• Document section:

The authors have declared that no competing interests exist.

Figures

**Figure 1. Identification of microRNAs in *Aedes* spp. saliva.**
*Aedes aegypti* and *Aedes albopictus* were intra-thoracically infected with Chikungunya virus. At 10 days post infection, saliva was collected from both infected and uninfected mosquitoes. Small RNAs were extracted from the saliva and subjected to deep sequencing, small RNA libraries were created and mapped to *Ae.aegypti* and *An.gambiae* miRNA databases. Figure a) size distribution and percentages of small RNAs in *Ae.aegypti* saliva, b) percentages of 18–24 nucleotide microRNAs in *Ae.aegypti* saliva library, c) size distribution and percentages of small RNAs in *Ae. albopictus* saliva, d) percentages of 18–24 nucleotide microRNAs in *Ae. albopictus* saliva library.

• Extracted data:

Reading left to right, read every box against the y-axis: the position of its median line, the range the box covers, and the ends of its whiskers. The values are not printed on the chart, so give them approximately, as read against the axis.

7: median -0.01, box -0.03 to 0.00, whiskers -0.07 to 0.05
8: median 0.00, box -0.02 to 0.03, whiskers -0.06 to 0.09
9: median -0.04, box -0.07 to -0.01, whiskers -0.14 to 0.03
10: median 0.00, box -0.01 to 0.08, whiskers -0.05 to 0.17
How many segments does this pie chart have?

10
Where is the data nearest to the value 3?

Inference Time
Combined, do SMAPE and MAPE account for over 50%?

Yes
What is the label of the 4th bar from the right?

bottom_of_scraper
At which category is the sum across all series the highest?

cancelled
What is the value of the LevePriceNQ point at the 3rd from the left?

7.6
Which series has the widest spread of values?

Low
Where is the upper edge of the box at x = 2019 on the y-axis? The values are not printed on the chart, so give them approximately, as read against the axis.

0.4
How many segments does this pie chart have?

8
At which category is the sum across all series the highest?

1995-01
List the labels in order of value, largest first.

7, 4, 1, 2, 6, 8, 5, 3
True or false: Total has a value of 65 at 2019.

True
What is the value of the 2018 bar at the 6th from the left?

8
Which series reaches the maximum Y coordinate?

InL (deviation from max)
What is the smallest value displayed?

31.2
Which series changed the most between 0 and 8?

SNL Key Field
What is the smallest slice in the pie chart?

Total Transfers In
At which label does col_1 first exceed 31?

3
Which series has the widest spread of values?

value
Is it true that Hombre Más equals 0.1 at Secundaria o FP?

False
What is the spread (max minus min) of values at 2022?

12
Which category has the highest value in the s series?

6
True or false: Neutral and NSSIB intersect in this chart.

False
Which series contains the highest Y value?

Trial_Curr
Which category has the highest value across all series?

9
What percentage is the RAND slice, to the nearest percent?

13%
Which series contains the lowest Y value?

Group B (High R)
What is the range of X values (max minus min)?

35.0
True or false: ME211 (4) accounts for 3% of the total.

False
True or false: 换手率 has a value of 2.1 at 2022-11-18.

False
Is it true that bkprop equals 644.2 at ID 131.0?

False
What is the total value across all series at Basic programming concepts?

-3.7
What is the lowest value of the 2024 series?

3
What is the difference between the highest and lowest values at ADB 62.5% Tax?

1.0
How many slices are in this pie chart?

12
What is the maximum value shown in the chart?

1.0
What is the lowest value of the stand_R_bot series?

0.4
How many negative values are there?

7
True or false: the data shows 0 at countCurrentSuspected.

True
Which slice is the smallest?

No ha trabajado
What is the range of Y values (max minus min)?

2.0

• What is expected: List each lettered panel named in the figure caption and what it shows.

• Written answer:
a) size distribution and percentages of small RNAs in *Ae. aegypti* saliva
b) percentages of 18–24 nucleotide microRNAs in the *Ae. aegypti* saliva library
c) size distribution and percentages of small RNAs in *Ae. albopictus* saliva
d) percentages of 18–24 nucleotide microRNAs in the *Ae. albopictus* saliva library